## Material for the task:

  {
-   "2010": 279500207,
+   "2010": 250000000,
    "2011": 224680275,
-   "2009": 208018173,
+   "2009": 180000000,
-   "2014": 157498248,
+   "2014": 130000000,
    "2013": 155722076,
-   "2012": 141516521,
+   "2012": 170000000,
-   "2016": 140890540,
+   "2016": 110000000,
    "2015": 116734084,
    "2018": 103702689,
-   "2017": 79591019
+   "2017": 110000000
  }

==

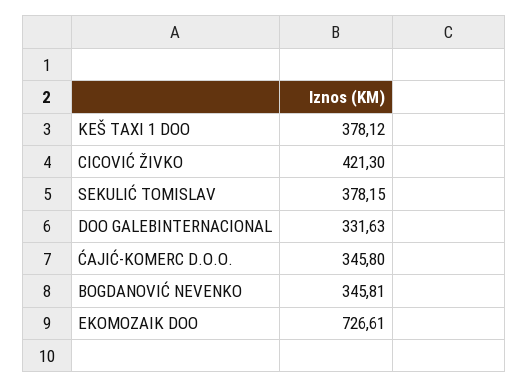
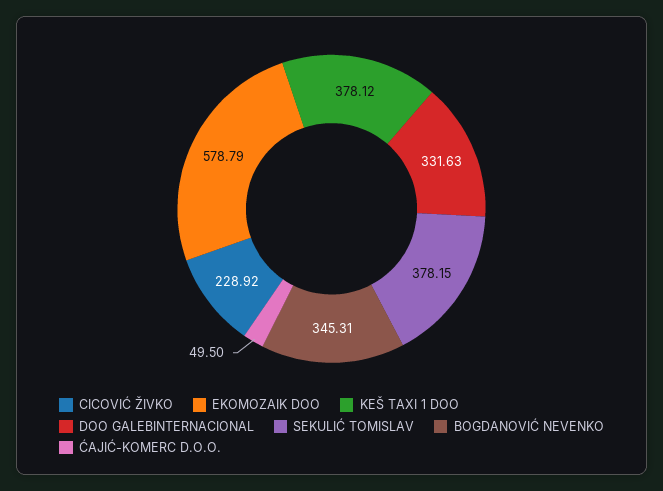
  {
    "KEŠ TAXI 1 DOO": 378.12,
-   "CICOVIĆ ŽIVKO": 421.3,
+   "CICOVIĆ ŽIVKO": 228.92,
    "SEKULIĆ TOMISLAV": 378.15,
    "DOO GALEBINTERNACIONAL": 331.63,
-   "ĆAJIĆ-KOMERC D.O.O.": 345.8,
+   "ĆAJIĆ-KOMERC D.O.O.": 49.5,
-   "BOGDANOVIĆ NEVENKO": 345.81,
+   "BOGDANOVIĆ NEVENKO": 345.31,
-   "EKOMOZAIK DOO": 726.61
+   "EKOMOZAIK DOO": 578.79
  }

--

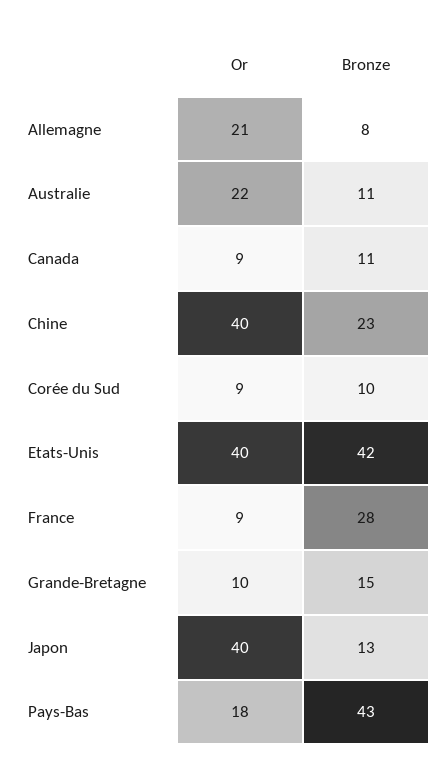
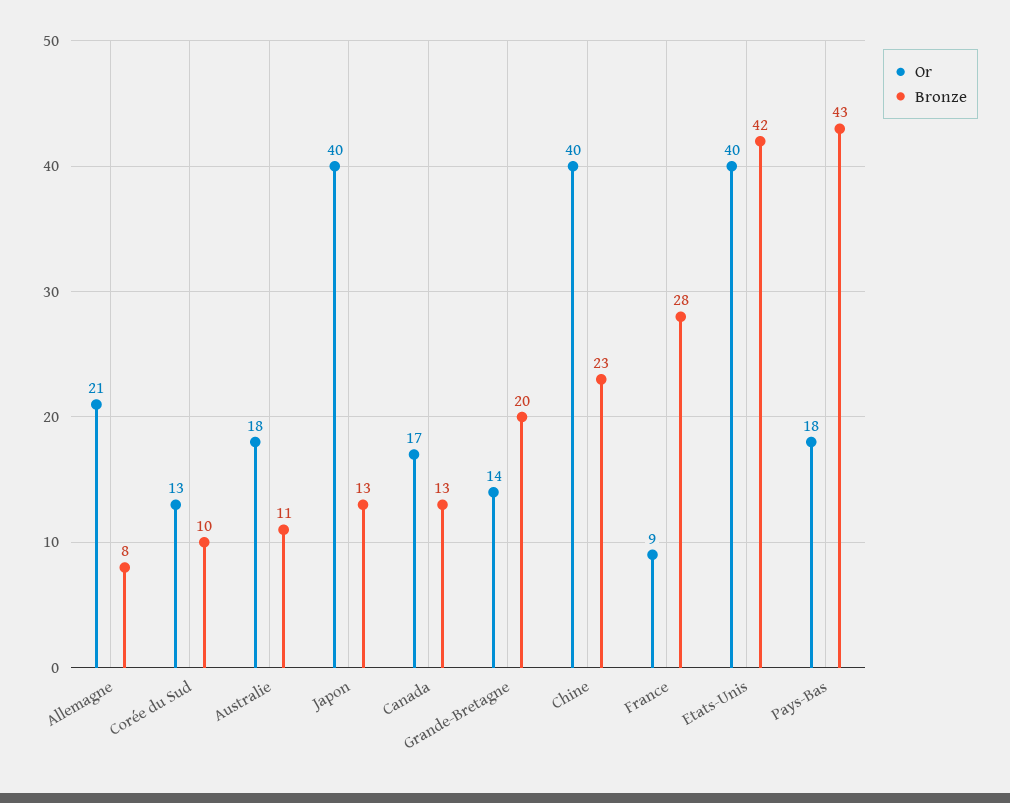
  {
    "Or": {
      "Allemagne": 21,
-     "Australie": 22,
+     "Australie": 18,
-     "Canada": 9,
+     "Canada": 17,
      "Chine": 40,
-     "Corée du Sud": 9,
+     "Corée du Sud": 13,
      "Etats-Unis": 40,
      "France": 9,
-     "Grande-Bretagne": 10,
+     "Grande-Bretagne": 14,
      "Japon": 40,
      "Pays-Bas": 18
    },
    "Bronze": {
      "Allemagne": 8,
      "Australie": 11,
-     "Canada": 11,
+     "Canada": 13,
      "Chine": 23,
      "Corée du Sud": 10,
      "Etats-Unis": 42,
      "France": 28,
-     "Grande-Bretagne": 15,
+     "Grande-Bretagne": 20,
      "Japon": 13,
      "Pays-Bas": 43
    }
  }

## What is expected:
Wherever "Canada" occurs in the records above, copy the line it sits in.

## Response area:
-     "Canada": 9,
+     "Canada": 17,
-     "Canada": 11,
+     "Canada": 13,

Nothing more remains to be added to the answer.